I don’t know why but for a very long time, the only advert I saw on Blip.tv was this:


If you’ve never seen it, it’s an Olympic-themed variation of the notorious UPS Logistics advert. A montage of UPS workers, Olympic athletes and London landmarks is set to a simple, relaxed tune. The ‘UPS tune’ is potentially quite pleasant at first even if it doesn’t capture your attention. But I love Blip.tv, which means I’ve now seen that advert over three hundred and nineteen million times (roughly). You thought you hated the Go Compare singer? You don’t know what hate is. I used to know, but it was overwritten by the advert’s lyrics. My identity is now bound to the advert. When I look at the clear blue sky, a flower or the face of a smiling baby, I see the nothing but the UPS logo. I don’t remember the words to ‘Happy Birthday To You’, or the date of Christmas. Only the UPS tune remains. I sing the song while I mow the lawn, while I shower, even while I have sex – at thirty seconds, it’s the perfect length.
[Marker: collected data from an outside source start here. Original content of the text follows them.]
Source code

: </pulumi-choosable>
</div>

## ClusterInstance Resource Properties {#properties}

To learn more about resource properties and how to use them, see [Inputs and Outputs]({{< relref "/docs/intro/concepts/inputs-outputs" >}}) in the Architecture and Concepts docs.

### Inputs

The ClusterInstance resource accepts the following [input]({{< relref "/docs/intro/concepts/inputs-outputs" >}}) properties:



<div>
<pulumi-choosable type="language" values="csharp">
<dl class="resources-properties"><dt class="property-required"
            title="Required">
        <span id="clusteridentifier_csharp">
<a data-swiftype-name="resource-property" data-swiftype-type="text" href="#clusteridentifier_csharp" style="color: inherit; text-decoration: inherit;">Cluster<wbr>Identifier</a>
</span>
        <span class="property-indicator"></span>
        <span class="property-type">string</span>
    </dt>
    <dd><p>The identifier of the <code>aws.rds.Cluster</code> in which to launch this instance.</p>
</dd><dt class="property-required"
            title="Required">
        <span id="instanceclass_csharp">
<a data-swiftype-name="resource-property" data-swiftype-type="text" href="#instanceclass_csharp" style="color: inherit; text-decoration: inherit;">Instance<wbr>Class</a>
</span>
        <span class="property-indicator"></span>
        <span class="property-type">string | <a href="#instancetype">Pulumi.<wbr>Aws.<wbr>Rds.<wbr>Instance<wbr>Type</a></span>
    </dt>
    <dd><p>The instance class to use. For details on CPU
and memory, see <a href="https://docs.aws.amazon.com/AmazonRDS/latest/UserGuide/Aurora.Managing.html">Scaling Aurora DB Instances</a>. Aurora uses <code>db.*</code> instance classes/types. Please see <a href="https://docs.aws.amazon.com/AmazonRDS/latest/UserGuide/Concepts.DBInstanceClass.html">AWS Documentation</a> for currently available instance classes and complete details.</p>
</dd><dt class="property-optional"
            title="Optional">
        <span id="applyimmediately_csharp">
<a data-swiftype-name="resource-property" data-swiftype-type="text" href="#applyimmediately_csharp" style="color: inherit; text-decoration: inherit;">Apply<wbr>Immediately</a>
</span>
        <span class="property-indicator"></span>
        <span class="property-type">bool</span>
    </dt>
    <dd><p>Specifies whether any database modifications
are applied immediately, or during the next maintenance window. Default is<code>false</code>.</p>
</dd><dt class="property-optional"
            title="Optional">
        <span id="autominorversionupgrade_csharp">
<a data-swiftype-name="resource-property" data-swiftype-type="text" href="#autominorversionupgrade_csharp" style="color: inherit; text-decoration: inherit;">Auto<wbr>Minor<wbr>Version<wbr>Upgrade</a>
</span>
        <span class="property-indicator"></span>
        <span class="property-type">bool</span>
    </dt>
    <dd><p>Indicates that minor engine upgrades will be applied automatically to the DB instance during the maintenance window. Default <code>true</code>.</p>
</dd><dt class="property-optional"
Then I guess my cookies suddenly changed or I got rid of some malware or something, I'm not sure. Whatever quirk making this the only advert in my internet might have just fixed itself. The dam broke, and other adverts came pouring through. I'd forgotten that when they’re not for UPS, adverts can be fun. I enjoyed them! I’ve welcomed the cars, cookbooks, Christmas sales, anti-smoking ads and even the adverts for insurance. The nature of the tasty internet buffet changed when I realised the bill itself is also edible, and delicious.

Below is my current favourite: Generation Awake. I hope you enjoy it. It’s a positive message of consumer awareness, it’s quirky and sweet, and it has an enjoyable tune. It must be destroyed immediately and never listened to again, so it can stay that way.